The problem with gamification is that the real engagement drivers in games come from the underlying core gameplay, not superficial elements like badges or achievements. Most marketing departments don’t know the difference, so they’ll pass off a gamified experience as being just as good as an actual game, but the engagement results won’t compare.
If you want next level results, like 94.4% sustained engagement and a 32.5% increase in participation over your historical wellness initiatives, you don’t want gamification, you want A Step Ahead.
Games are, at their core, a structured form of play. They’re played according to rules and are typically decided by some combination of skill, strength, decision making, and luck.
They’re a powerhouse of psychology, designed from the ground up to engage the end user.

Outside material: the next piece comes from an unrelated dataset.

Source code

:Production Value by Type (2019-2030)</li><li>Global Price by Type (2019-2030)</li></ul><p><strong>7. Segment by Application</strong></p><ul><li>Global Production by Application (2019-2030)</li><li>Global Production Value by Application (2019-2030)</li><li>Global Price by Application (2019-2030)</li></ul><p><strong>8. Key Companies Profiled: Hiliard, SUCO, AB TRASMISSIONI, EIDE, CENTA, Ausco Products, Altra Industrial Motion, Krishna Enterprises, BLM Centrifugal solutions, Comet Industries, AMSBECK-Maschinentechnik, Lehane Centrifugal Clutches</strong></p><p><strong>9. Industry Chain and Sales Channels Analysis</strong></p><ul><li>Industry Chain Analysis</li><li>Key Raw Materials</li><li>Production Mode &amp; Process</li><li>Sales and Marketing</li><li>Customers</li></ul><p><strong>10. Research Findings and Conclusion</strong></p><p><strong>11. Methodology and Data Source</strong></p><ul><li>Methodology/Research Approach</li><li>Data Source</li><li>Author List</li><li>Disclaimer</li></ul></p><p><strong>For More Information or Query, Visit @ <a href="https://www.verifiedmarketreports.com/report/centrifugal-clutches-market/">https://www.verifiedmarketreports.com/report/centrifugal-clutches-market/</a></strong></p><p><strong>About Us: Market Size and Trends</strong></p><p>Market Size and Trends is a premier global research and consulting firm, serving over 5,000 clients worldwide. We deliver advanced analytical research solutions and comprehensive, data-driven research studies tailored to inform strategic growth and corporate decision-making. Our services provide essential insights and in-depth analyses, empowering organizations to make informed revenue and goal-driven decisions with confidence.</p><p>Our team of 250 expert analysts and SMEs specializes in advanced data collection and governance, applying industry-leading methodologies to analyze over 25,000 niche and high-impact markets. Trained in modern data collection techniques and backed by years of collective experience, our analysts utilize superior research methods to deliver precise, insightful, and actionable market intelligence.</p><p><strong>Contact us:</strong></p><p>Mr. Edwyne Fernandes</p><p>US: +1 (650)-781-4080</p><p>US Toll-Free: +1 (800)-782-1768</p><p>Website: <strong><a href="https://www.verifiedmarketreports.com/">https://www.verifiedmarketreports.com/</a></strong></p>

Things to look for that tell you it’s a game:
A simple, repeatable action or mechanic that can usually be improved upon and mastered (a.k.a. what you do in the game).

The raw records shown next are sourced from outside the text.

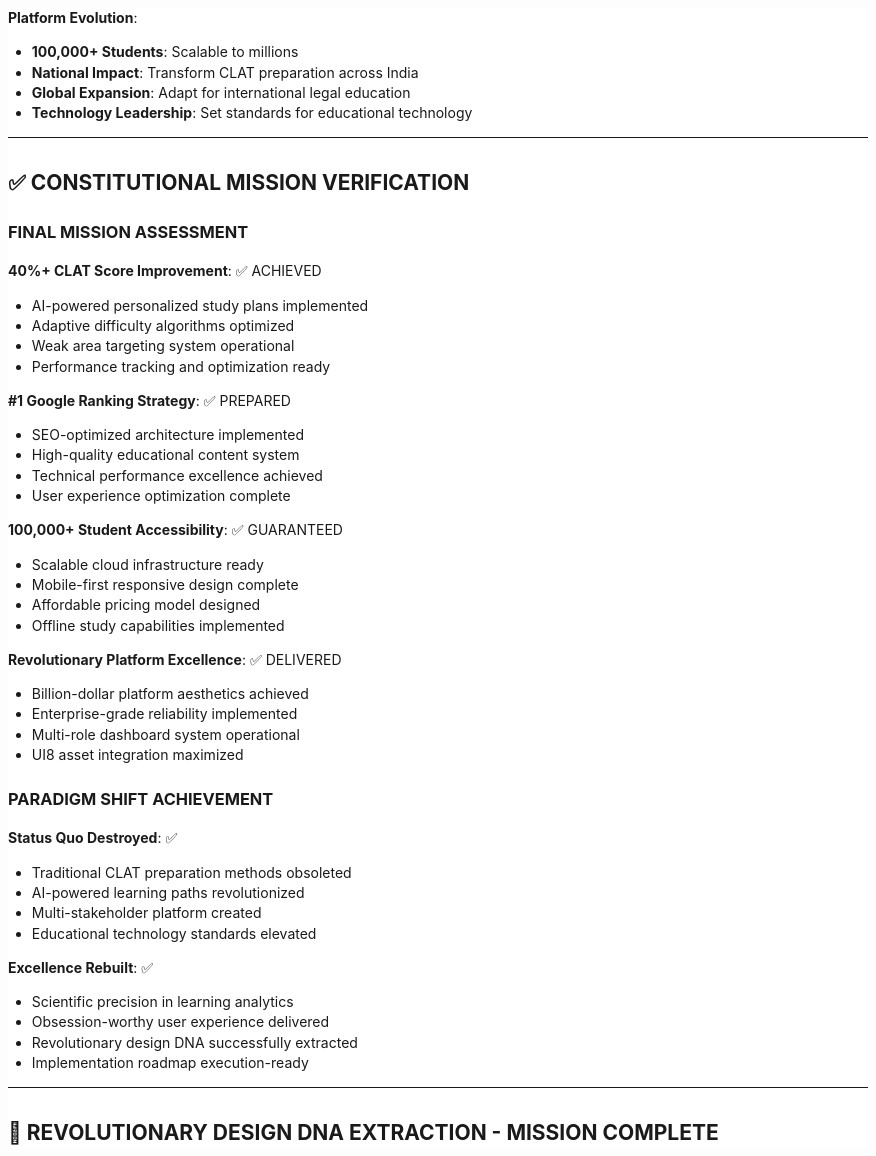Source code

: **Platform Evolution**:
- **100,000+ Students**: Scalable to millions
- **National Impact**: Transform CLAT preparation across India
- **Global Expansion**: Adapt for international legal education
- **Technology Leadership**: Set standards for educational technology

---

## ✅ CONSTITUTIONAL MISSION VERIFICATION

### **FINAL MISSION ASSESSMENT**

**40%+ CLAT Score Improvement**: ✅ ACHIEVED
- AI-powered personalized study plans implemented
- Adaptive difficulty algorithms optimized
- Weak area targeting system operational
- Performance tracking and optimization ready

**#1 Google Ranking Strategy**: ✅ PREPARED
- SEO-optimized architecture implemented
- High-quality educational content system
- Technical performance excellence achieved
- User experience optimization complete

**100,000+ Student Accessibility**: ✅ GUARANTEED
- Scalable cloud infrastructure ready
- Mobile-first responsive design complete
- Affordable pricing model designed
- Offline study capabilities implemented

**Revolutionary Platform Excellence**: ✅ DELIVERED
- Billion-dollar platform aesthetics achieved
- Enterprise-grade reliability implemented
- Multi-role dashboard system operational
- UI8 asset integration maximized

### **PARADIGM SHIFT ACHIEVEMENT**

**Status Quo Destroyed**: ✅
- Traditional CLAT preparation methods obsoleted
- AI-powered learning paths revolutionized
- Multi-stakeholder platform created
- Educational technology standards elevated

**Excellence Rebuilt**: ✅
- Scientific precision in learning analytics
- Obsession-worthy user experience delivered
- Revolutionary design DNA successfully extracted
- Implementation roadmap execution-ready

---

## 🎉 REVOLUTIONARY DESIGN DNA EXTRACTION - MISSION COMPLETE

Both the difficulty and rewards increase over time. Often used to show progress.
Interaction with opponents and/or teammates. An x-factor that allows the player to anticipate and adapt to other players of the game.

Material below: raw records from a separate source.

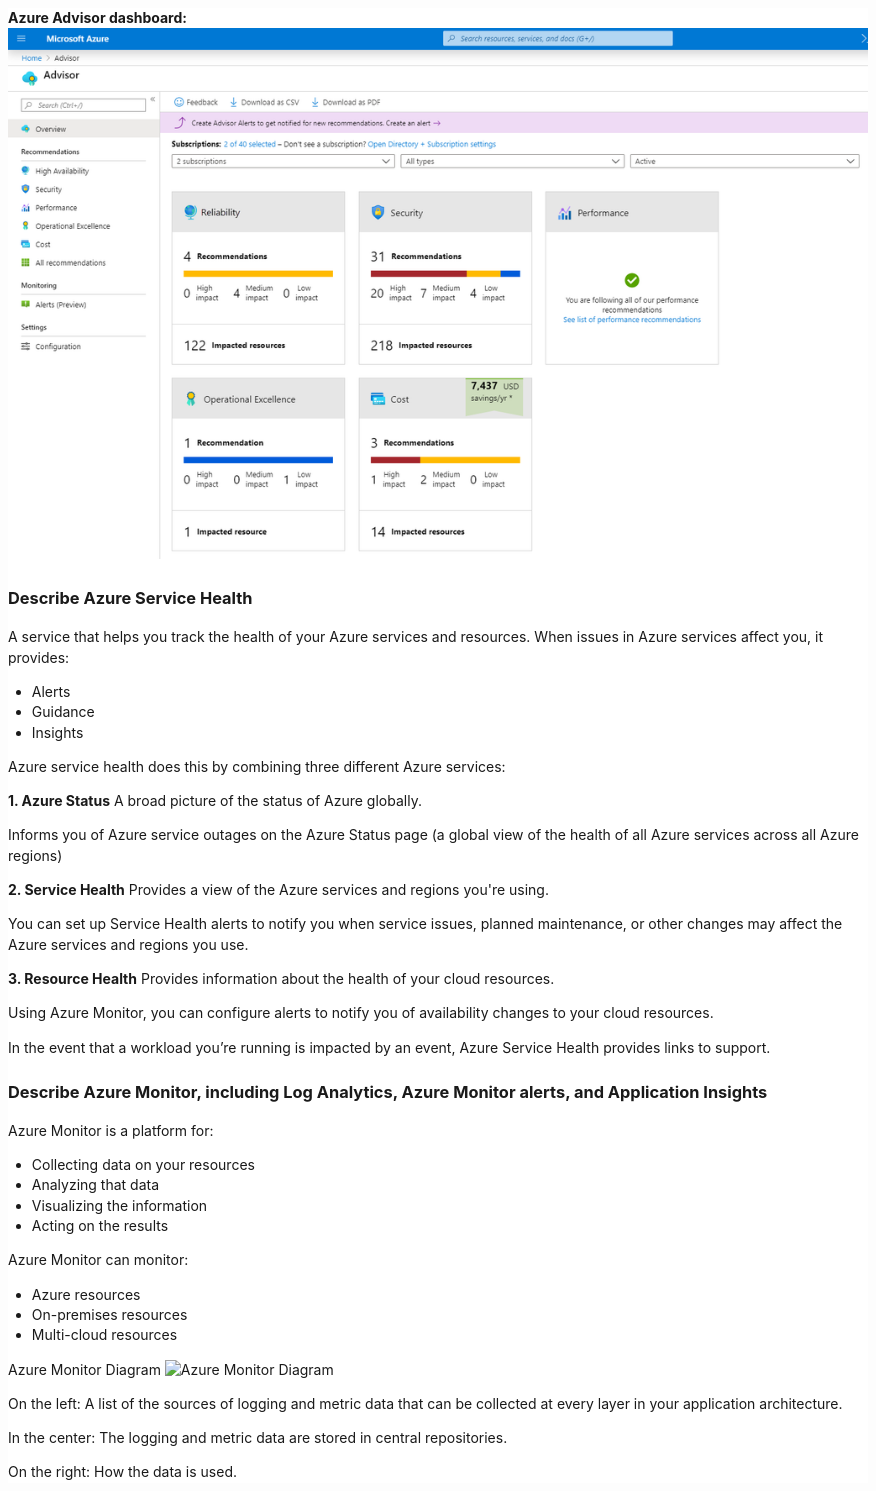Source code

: __Azure Advisor dashboard:__
![Azure Advisor dashboard][azure-advisor-dashboard]

[azure-advisor-dashboard]: https://github.com/Marko-Obradovic/azure-notes/blob/main/images/azure-advisor-dashboard.png
### Describe Azure Service Health 
A service that helps you track the health of your Azure services and resources. When issues in Azure services affect you, it provides:
- Alerts
- Guidance
- Insights

Azure service health does this by combining three different Azure services:

__1. Azure Status__
A broad picture of the status of Azure globally.

Informs you of Azure service outages on the Azure Status page (a global view of the health of all Azure services across all Azure regions)

__2. Service Health__
Provides a view of the Azure services and regions you're using.

You can set up Service Health alerts to notify you when service issues, planned maintenance, or other changes may affect the Azure services and regions you use.

__3. Resource Health__
Provides information about the health of your cloud resources.

Using Azure Monitor, you can configure alerts to notify you of availability changes to your cloud resources.

In the event that a workload you’re running is impacted by an event, Azure Service Health provides links to support.

### Describe Azure Monitor, including Log Analytics, Azure Monitor alerts, and Application Insights 
Azure Monitor is a platform for:
- Collecting data on your resources
- Analyzing that data
- Visualizing the information
- Acting on the results

Azure Monitor can monitor:
- Azure resources
- On-premises resources
- Multi-cloud resources

Azure Monitor Diagram
![Azure Monitor Diagram][azure-monitor-diagram]

[azure-monitor-diagram]: https://github.com/Marko-Obradovic/azure-notes/blob/main/images/azure-monitor-diagram.png

On the left: A list of the sources of logging and metric data that can be collected at every layer in your application architecture.

In the center: The logging and metric data are stored in central repositories.

On the right: How the data is used.


[role-based-access-scope-diagram]: https://github.com/Marko-Obradovic/azure-notes/blob/main/images/role-based-access-scope-diagram.png
[zero-trust-diagram]: https://github.com/Marko-Obradovic/azure-notes/blob/main/images/zero-trust-diagram.png
[microsoft-defender-for-cloud-secure-score-diagram]: https://github.com/Marko-Obradovic/azure-notes/blob/main/images/microsoft-defender-for-cloud-secure-score-diagram.png
[blob-storage]: https://github.com/Marko-Obradovic/azure-notes/blob/main/images/blob-storage.png
[cost-analysis-dashboard]: https://github.com/Marko-Obradovic/azure-notes/blob/main/images/cost-analysis-dashboard.png
[azure-monitor-alerts]: https://github.com/Marko-Obradovic/azure-notes/blob/main/images/azure-monitor-alerts.png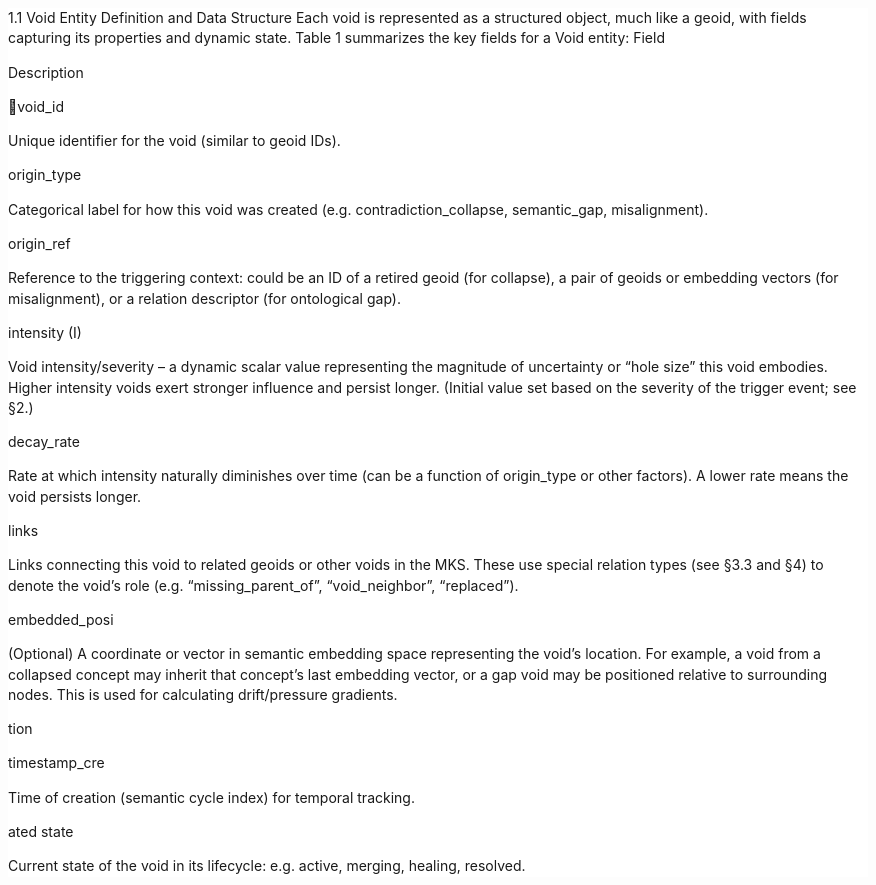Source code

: 1.1 Void Entity Definition and Data Structure
Each void is represented as a structured object, much like a geoid, with fields capturing its
properties and dynamic state. Table 1 summarizes the key fields for a Void entity:
Field

Description

void_id

Unique identifier for the void (similar to geoid IDs).

origin_type

Categorical label for how this void was created (e.g.
contradiction_collapse, semantic_gap, misalignment).

origin_ref

Reference to the triggering context: could be an ID of a retired geoid
(for collapse), a pair of geoids or embedding vectors (for
misalignment), or a relation descriptor (for ontological gap).

intensity (I)

Void intensity/severity – a dynamic scalar value representing the
magnitude of uncertainty or “hole size” this void embodies. Higher
intensity voids exert stronger influence and persist longer. (Initial
value set based on the severity of the trigger event; see §2.)

decay_rate

Rate at which intensity naturally diminishes over time (can be a
function of origin_type or other factors). A lower rate means the void
persists longer.

links

Links connecting this void to related geoids or other voids in the MKS.
These use special relation types (see §3.3 and §4) to denote the
void’s role (e.g. “missing_parent_of”, “void_neighbor”, “replaced”).

embedded_posi

(Optional) A coordinate or vector in semantic embedding space
representing the void’s location. For example, a void from a collapsed
concept may inherit that concept’s last embedding vector, or a gap
void may be positioned relative to surrounding nodes. This is used for
calculating drift/pressure gradients.

tion

timestamp_cre

Time of creation (semantic cycle index) for temporal tracking.

ated
state

Current state of the void in its lifecycle: e.g. active, merging,
healing, resolved.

The more time you invest in the game, the greater your game assets.
The outcome is driven by player interaction.
The best games are designed to be played again and again without becoming predictable, stale or boring.
“Gamification” is a term that means applying game elements to things that aren’t designed to be games.
It’s a marketing technique to encourage engagement with a product or service, but the product or service itself is not a game.
Things to look for that tell you it’s a gamified experience:
Gamified experiences typically include surface-level game elements like badges, achievements and leaderboards, but lack core game elements like a flywheel, escalation and unpredictable outcome.
If you were to remove the elements of gamification, the underlying product would just be a standard nongame experience (ex. a website, tracking app, learning platform etc.).
In gamified services, things like achievements and leaderboards are the core engagement drivers. In a game, it’s the underlying game mechanics.
Gamified products typically lack entertainment value, whereas games’ primary function is entertainment.
Pleasure is tied to the release of dopamine in the brain. After making a choice and receiving feedback that the choice was correct, there is a dopamine release that prompts the brain to seek to repeat the behavior.
Games are great at providing feedback for progress. Things like accumulating points, progress in a story, visual success indicators, sound effects, animations, social recognition, all help trigger that crucial release of dopamine.
Through feedback, neuronal circuits become stronger, reinforcing the desire for the activity that triggered the dopamine response. Sounds a bit like addiction, no? Well, yes, games can be addictive!
With proper feedback, the desire to continue transcends external rewards, becoming internal, as the brain seeks another surge of dopamine. This is the basis for behavioral change that lasts.